Surely, there's hope out there. Other hunters had to escape the massacre. Had to survive.
She always fussed at John for his quest. Now she has her own.
And it aches, just like she'd always suspected it would.
Bobby's gone. And Missouri. Joshua and Nathaniel, Megana—everyone. Even Gregory, high up in the mountains.
She's the only one left.
There is nothing to do but head west, towards the sinking sun. She passes through shells of towns, through blackened buildings and rotting corpses; nothing escapes them. Not children and newborns, not crones and grandmothers.
Dogs do, and cats. Horses. Serpents. Ravens and crows are everywhere, darkening the sky. She watches their flocks block out the clouds and whispers, "Murders and funerals." It's bitter, maddened laughter that tumbles from her lips.
They kill what used to be their kind and leave everything else alive. They killed her baby girl and her foundling boy, and all her friends. But they let kittens prowl and puppies frolic, and they embrace wrapped in a snake's coils.
She used to love those boys, John's sons. They were her hope, once.
But now she sees them for what they are. For what they've always been. And it's too late.
It's too late.
She hits the ocean and stops, stares out over the water. The sun is setting and a cool wind blows from the waves.
She still hears the screams. They blend with the roar of the ocean, the slap of the rolling waves on the sand. The salt scent mingles with the salt she used to set her children free.
Tears prick at her eyes and she slaps them away. Now is not the time to break, to mourn. Now is the time for vengeance.
Now is the time to hunt them boys down.
The crows caw overhead.
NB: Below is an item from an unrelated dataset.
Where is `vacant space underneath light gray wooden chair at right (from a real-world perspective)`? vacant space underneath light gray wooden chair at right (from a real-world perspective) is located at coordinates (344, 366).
Dogs roam the streets, gnawing on what used to be humans. Families. She barely keeps herself from retching as she sees a little girl's corpse being tugged between two collies.
She doesn't have the time to stop and bury them all, to say the rites that'll let them move on. She has to keep going, following the destruction. After it's done, she'll come back.
After it's done.
She follows them to the Gulf of Mexico and they let her see them on the beach, naked as newborns, cavorting in the waves without a care in the world.
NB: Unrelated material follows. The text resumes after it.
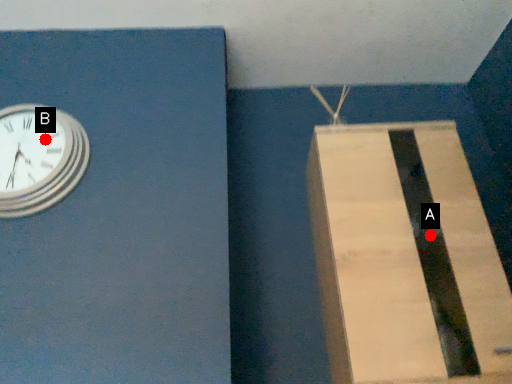
Question: Two points are circled on the image, labeled by A and B beside each circle. Which of the following is the closest to the observer?

Choices:
 (A) A is closer
 (B) B is closer

Answer: (B)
There's a cougar stretched out, sunning, and a small pack of wolves playing chase with the water. There're crows and ravens, and even a golden eagle, flying above them. Dean has a cobra wrapped around his left arm and Sam has a black mamba coiled about his torso, its head resting on his shoulder.
She's going to be sick.
She has the Colt and one bullet, and that's not enough. Not nearly enough. She wants to sob, to fall to her knees and ask why they didn't kill her, too, why they let her see the bodies of her babies, of her friends, of all those people between Nebraska and here.
"Shh," Dean says, lightly touching her cheek, taking the Colt from her slack grip. She's come this far, and she's going to fail, and she hates him so much she can't see.
Sam reaches out to trace her jaw and leans down, presses a soft kiss to her forehead. "There was always a reason, Ellen," he whispers, his right hand tightening on her shoulder. "Even when I couldn't see it."
She jerks back but doesn't go far, and the mamba slithers over to her. "And what's that?" she asks, voice barely a shade of what it used to be.
His smile is dark and dangerous, his green eyes fathomless.
Dean kisses her lips and a cold breeze blows off the Gulf.